After finding "代表取締役及び役員人事に関するお知らせ" in a line below, print that line and the rest of the lines exactly, leaving out all pictures.

+++ MATERIALS PROVIDED

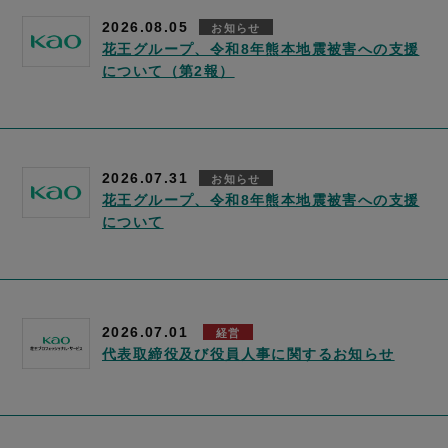
2026.08.05
お知らせ
花王グループ、令和8年熊本地震被害への支援
について（第2報）
2026.07.31
お知らせ
花王グループ、令和8年熊本地震被害への支援
について
2026.07.01
経営
代表取締役及び役員人事に関するお知らせ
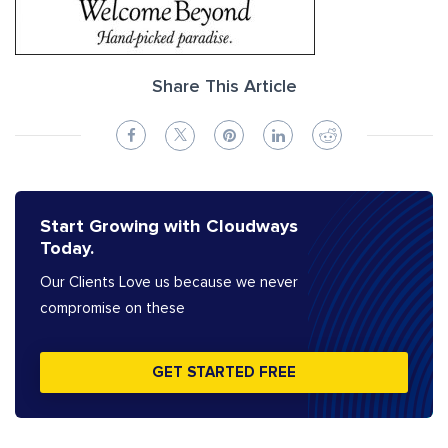
Share This Article
Start Growing with Cloudways
Today.
Our Clients Love us because we never
compromise on these
GET STARTED FREE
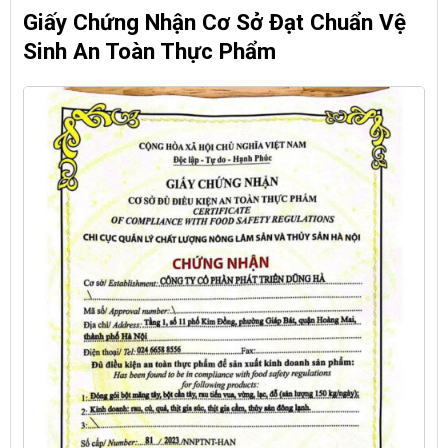
Giấy Chứng Nhận Cơ Sở Đạt Chuẩn Vệ
Sinh An Toàn Thực Phẩm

++++++

- **YOUR RESPONSE**:
代表取締役及び役員人事に関するお知らせ
Share This Article
Start Growing with Cloudways
Today.
Our Clients Love us because we never
compromise on these
GET STARTED FREE
Giấy Chứng Nhận Cơ Sở Đạt Chuẩn Vệ
Sinh An Toàn Thực Phẩm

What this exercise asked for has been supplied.